Location
- 5550 White Eagle Blvd, Lakewood Ranch Bradenton, Florida 34211 United States 27°26′27″N 82°24′51″W﻿ / ﻿27.440737856103503°N 82.4142640847195°W

Information
- Other names: LRPA, Lakewood Prep, lwrpa
- Type: Charter
- Motto: Wings Up, Eagles Soar!
- Opened: August 2022; 4 years ago
- School district: Manatee County School District CSUSA
- Principal (Lower school): Jack Burkett
- Principal (Upper school): Jack Burkett
- Grades: VPK- 12th
- Enrollment: 2022 (2026)
- Colors: Cobalt blue, emerald green, white
- Mascot: Eagle
- Website: www.lakewoodranch-prep.org

= Lakewood Ranch Preparatory Academy =

Public charter school in Bradenton, Florida, United States

Lakewood Ranch Preparatory Academy is a public charter school in Lakewood Ranch within Manatee County, Florida. The school is managed by Charter Schools USA and opened in August 2022. The campus consists of two schools: a lower school for kindergarten to grade 6 and an upper school currently offering grades 7 to 12, added vpk in the 25-26 school year.

==History==
Lakewood Ranch Preparatory Academy offers education from kindergarten through grade 8, as well as grades 9 through 12. The lower school, grades kindergarten through sixth, opened in fall 2022. The upper school hosted grades 7 and 9 For each subsequent year, the academy will open to the next grade until it is open for kindergarten through grade 12. Cheryl Cedean and Bradley Warren have been appointed as principals for the academy.
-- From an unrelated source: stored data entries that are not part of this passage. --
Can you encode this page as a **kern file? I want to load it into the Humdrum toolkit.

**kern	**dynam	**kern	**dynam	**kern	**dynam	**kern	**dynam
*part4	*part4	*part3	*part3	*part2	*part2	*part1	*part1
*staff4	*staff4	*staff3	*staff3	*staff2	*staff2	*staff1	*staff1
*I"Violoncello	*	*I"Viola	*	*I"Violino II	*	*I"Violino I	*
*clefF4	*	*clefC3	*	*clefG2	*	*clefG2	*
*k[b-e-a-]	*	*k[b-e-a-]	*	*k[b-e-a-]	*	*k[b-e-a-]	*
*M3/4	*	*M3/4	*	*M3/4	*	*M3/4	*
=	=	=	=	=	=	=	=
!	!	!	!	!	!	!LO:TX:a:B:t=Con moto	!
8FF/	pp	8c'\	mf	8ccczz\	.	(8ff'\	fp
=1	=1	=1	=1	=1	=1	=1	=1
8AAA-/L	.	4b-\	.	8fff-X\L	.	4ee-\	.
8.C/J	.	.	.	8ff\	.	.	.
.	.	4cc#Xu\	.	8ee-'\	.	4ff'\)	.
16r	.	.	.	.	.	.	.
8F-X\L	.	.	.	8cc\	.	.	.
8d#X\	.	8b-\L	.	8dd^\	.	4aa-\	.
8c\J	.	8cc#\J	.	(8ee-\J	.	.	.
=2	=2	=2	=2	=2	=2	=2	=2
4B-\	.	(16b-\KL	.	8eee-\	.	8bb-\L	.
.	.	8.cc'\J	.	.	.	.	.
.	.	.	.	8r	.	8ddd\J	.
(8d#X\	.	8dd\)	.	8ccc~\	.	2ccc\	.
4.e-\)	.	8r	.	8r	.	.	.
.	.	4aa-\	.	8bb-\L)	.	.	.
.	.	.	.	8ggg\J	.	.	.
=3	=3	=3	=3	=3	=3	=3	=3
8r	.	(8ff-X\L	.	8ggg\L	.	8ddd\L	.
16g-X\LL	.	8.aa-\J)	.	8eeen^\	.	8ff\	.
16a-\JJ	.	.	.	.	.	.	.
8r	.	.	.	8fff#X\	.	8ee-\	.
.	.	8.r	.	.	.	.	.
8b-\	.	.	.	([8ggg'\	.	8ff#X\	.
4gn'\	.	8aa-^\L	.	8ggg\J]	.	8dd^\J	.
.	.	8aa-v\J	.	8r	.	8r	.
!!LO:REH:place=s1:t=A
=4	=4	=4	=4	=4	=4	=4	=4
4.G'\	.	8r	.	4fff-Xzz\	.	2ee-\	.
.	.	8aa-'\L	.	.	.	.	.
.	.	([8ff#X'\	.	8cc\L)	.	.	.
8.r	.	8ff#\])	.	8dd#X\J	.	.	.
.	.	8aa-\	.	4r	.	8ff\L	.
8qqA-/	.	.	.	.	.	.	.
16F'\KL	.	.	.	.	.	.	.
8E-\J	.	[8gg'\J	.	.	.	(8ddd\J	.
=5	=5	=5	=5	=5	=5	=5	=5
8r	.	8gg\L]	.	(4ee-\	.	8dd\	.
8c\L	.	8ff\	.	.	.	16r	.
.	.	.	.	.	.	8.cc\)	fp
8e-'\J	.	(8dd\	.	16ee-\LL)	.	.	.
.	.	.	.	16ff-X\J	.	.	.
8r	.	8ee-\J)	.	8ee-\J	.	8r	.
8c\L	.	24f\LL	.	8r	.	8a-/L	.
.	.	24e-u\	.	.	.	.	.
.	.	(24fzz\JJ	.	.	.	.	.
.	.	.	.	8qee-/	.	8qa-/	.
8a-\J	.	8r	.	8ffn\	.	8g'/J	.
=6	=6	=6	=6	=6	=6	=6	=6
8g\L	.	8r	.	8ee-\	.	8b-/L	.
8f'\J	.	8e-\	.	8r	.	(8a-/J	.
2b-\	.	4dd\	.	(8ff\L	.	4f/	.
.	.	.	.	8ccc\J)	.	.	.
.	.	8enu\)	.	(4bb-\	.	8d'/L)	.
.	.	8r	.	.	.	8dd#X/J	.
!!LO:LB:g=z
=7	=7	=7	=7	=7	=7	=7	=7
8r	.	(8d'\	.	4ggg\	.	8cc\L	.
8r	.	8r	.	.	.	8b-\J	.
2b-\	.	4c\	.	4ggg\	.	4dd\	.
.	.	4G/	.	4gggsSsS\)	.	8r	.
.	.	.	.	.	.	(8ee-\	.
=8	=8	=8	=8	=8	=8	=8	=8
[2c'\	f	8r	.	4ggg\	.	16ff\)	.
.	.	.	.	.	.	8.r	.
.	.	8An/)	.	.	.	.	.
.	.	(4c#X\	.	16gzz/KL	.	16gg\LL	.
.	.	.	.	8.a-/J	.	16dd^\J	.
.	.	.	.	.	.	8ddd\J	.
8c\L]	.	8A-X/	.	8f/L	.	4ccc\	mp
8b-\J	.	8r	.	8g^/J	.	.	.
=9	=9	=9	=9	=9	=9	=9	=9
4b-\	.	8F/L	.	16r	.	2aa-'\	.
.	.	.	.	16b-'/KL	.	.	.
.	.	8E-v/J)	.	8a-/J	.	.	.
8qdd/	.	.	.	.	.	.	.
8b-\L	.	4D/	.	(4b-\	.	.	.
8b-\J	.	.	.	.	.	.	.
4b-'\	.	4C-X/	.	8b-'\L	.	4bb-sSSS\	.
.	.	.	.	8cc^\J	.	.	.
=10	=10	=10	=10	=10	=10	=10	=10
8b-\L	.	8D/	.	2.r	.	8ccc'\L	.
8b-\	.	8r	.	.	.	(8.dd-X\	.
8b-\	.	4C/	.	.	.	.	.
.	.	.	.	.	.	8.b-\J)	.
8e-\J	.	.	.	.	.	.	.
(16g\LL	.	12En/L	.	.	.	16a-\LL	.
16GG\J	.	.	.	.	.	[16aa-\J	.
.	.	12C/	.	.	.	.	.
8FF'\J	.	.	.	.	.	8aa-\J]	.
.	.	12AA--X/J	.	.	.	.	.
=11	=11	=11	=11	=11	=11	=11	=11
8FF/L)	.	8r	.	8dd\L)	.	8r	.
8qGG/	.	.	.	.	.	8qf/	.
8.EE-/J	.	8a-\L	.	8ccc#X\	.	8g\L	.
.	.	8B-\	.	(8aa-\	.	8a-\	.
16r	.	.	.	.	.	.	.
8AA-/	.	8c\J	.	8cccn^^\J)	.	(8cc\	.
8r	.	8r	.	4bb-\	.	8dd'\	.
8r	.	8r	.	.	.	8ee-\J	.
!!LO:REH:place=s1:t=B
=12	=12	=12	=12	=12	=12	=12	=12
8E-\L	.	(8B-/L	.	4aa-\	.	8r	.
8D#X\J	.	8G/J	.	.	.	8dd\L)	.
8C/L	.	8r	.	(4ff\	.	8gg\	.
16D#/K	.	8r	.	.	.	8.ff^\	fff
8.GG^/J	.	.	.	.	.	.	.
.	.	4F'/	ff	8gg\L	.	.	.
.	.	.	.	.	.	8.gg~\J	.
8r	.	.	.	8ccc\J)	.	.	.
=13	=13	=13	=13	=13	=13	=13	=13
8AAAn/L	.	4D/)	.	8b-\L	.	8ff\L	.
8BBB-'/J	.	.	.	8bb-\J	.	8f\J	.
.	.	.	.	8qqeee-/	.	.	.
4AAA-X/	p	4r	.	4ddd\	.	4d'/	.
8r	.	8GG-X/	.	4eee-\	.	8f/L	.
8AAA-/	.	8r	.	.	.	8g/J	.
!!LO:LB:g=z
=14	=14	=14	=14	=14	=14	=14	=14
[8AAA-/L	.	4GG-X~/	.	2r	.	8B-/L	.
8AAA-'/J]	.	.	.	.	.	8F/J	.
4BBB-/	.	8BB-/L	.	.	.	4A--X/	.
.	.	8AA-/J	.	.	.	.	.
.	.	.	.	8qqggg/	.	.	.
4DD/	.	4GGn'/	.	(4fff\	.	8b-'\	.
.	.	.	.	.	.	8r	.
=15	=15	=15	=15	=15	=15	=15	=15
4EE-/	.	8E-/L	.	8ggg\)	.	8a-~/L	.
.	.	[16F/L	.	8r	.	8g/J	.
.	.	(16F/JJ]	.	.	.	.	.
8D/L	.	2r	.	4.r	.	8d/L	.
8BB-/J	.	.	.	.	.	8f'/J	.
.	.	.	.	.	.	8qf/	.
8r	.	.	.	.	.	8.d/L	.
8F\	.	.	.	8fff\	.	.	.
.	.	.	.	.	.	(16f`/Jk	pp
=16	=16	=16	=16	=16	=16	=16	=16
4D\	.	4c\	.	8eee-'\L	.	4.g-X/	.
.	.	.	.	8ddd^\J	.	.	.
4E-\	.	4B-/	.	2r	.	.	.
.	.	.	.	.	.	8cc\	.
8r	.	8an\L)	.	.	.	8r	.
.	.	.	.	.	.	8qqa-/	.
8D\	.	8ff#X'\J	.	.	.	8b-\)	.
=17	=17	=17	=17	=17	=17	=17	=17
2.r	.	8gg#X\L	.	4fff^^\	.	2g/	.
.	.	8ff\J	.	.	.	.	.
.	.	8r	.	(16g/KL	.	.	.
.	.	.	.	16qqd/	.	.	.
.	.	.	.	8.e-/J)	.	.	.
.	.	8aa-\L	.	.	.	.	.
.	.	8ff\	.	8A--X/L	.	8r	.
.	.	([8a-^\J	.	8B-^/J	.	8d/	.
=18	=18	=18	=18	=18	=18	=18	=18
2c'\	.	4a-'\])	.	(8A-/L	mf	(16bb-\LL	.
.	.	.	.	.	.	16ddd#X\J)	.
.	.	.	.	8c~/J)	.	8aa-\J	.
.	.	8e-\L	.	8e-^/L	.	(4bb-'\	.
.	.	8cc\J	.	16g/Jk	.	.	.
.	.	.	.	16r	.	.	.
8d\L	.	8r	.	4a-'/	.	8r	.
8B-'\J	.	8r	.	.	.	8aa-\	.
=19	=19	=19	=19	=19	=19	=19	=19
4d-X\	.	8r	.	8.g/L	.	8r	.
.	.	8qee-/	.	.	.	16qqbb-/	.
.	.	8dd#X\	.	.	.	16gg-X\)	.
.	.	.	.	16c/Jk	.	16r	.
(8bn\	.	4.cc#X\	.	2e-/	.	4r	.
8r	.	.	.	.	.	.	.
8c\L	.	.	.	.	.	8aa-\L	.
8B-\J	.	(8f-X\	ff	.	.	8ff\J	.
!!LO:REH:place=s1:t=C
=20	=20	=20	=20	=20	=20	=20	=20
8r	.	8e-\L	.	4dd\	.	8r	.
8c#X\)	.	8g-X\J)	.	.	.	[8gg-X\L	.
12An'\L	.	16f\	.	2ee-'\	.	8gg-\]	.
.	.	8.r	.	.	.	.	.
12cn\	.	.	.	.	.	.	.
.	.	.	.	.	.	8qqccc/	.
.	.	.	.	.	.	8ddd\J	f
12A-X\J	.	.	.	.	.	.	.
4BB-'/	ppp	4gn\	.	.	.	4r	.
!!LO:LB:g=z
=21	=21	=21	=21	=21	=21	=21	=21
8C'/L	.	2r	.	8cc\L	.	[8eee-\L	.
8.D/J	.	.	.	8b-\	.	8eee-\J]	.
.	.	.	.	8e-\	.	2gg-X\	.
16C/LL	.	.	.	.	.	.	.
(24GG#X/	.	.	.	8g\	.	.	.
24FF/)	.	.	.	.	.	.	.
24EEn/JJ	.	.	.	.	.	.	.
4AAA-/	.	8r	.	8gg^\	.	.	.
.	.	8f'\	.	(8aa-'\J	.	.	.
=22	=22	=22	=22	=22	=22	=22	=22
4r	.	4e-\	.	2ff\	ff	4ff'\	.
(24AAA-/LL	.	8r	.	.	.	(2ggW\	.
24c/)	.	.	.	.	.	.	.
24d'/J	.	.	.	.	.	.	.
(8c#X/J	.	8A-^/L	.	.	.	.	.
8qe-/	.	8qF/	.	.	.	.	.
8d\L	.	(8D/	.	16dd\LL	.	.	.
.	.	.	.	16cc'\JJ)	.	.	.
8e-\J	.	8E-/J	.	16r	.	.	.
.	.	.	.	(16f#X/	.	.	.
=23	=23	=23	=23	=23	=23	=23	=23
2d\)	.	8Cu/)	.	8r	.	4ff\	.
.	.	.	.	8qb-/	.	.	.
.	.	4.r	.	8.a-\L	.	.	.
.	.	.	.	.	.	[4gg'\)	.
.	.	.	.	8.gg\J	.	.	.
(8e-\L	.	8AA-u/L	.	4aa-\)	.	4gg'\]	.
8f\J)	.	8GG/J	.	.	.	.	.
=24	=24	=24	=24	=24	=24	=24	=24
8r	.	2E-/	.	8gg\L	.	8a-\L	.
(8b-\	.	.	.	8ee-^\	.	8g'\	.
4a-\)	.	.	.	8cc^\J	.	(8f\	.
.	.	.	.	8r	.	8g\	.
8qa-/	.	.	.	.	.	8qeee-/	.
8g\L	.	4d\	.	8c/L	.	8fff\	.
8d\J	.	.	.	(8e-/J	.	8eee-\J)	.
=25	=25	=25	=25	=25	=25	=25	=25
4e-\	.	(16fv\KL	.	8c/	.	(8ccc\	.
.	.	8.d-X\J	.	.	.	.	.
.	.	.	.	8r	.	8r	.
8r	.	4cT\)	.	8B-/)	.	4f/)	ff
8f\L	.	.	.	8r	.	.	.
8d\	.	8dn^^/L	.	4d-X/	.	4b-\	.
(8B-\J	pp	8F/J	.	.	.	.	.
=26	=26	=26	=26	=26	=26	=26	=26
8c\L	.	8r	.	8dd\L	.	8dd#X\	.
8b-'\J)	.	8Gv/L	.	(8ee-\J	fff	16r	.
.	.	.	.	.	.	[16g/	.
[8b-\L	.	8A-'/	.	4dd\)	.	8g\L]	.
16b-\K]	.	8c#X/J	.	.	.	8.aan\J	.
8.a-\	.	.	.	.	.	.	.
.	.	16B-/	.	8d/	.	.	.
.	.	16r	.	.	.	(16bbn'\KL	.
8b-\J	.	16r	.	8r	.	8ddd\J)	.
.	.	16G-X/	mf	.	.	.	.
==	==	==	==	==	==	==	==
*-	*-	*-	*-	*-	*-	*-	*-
The buildings were constructed by Red Apple Development and Ryan Companies.

Over winter break of the 2023-2024 school year, Bradley Warren, Lower Campus principal, left the school, leaving Cheryl Cendan, Upper Campus principal, in charge of both campuses.

==Accolades==
In 2022, Lakewood Ranch Preparatory Academy was selected by Brain Health Initiative (BHI) for Schools for Brain Health program to support brain health and performance. This program teaches students the importance of brain health and its effects on lifestyle.